European Law Enforcement Officials Upset Facebook Is Warning Users Their Devices May Have Been Hacked
from the screw-the-little-people,-we've-got-bad-guys-to-hack dept
Oh boy. Facebook has just added fuel to the anti-encryption fire. And by doing nothing more than something it should be doing: notifying users that their device may have been compromised by malware.
The Wall Street Journal article covering this standard notification is full of quotes from government officials who aren’t happy a suspected terrorist was informed his phone had possibly been infected by targeted malware. [Non-paywalled version here.]
A team of European law-enforcement officials was hot on the trail of a potential terror plot in October, fearing an attack during Christmas season, when their keyhole into a suspect’s phone went dark.
WhatsApp, Facebook Inc. ’s popular messaging tool, had just notified about 1,400 users—among them the suspected terrorist—that their phones had been hacked by an “advanced cyber actor.” An elite surveillance team was using spyware from NSO Group, an Israeli company, to track the suspect, according to a law-enforcement official overseeing the investigation.
Facebook is no fan of NSO Group. In fact, very few people are fans of NSO Group, other than their customers, which have included UN-blacklisted countries and a number of governments that rank pretty high on the Most Human Rights Violated charts. Facebook sued NSO back in November, making very questionable allegations about CFAA violations. Facebook’s servers were never targeted by NSO’s malware. Only end users were, which makes it pretty difficult for Facebook to claim it has been personally (so to speak) injured by NSO’s actions.
Back to the matter at hand, Facebook didn’t just warn suspected terrorists about detected malware.
WhatsApp’s Oct. 29 message to users warned journalists, activists and government officials that their phones had been compromised, Facebook said. But it also had the unintended consequence of potentially jeopardizing multiple national-security investigations in Western Europe about which Facebook hadn’t been alerted—and about which government agencies can’t formally complain, given their secret nature.
Would these government officials rather have not been warned about threats? Were any of these government officials receiving warnings the same ones now complaining the warning allowed a terrorism suspect to vanish? Maybe so. The one quoted in the article seems very short-sighted.

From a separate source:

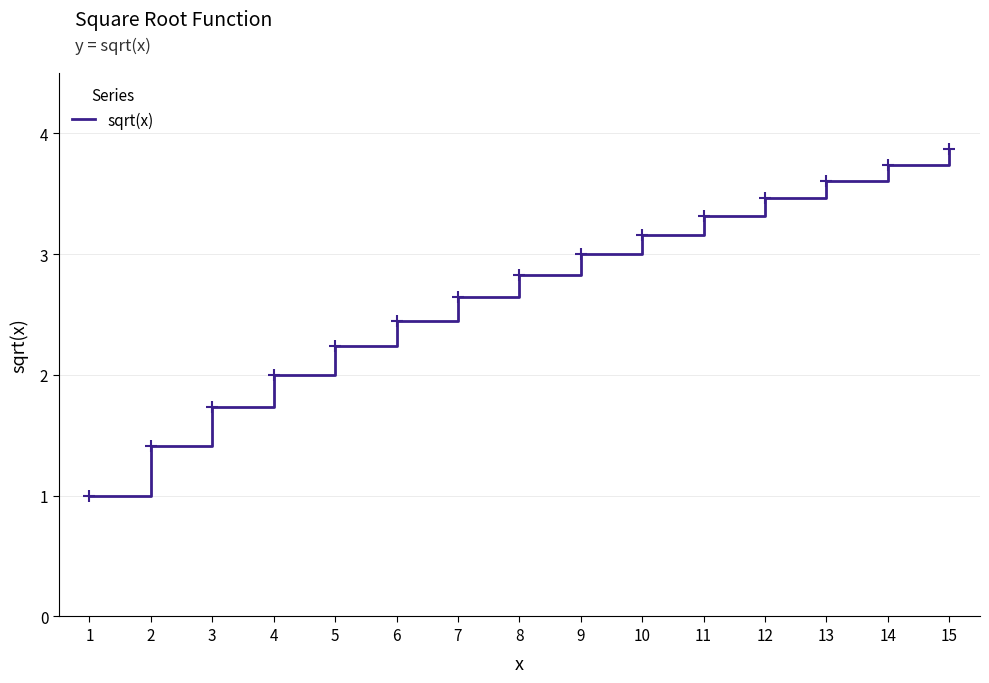

How many lines are shown in the chart?

1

On the day WhatsApp sent its alert, the official overseeing the terror investigation in Western Europe said, he was stuck in traffic on his way to work when a call came in from Israel. “Have you seen the news? We’ve got a problem,” he said he was told. WhatsApp was notifying suspects whom his team was tracking that their phones had been hacked. “No, that can’t be right. Why would they do that?” the official said he asked his contact, thinking it a joke.

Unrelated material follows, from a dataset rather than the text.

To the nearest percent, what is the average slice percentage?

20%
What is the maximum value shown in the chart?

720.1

“Why would they do that” indeed. Maybe to protect their users from cybercriminals and state-sponsored hackers. It’s not about allowing suspected criminals to dodge law enforcement, even though it will undoubtedly have that effect. It’s about keeping users and their communications protected — users that include journalists, activists, and government officials.
This response indicates the investigators pursuing the suspected terrorist would rather hundreds of innocent people be harmed than someone suspected of terrorism go free. But it really doesn’t matter what unnamed officials think about Facebook’s “you may have been compromised” notifications or the harm these might do to ongoing investigations. Facebook’s voluntary warnings will soon be mandatory in Europe. By the end of 2020, all service providers and telcos will be obligated to warn customers of security threats.
That fact — and the apparent willingness to allow innocent people to be victimized by targeted attacks — makes the article’s closing statement all the more ridiculous.
Gilles de Kerchove, the European Union’s counterterrorism coordinator, says encryption shouldn’t allow criminals to be “less accountable online than in real life.”
I have no idea what that means. I know what the official thinks it’s supposed to mean — that “online” is bad because sometimes criminals get away — but even that interpretation doesn’t make sense. Criminals discover their phones have been tapped and stop using those lines. Criminals talk to each other in person to avoid creating records of conversations. Criminals get tips from other criminals they’re under surveillance. This stuff just happens. Investigations don’t always run smoothly.
A standard warning about possibly-compromised devices and services is just good business — something that protects everyone who uses the service, not just the people governments think are OK to protect. These warnings are essential and they benefit everyone, not just the people governments want to lock up.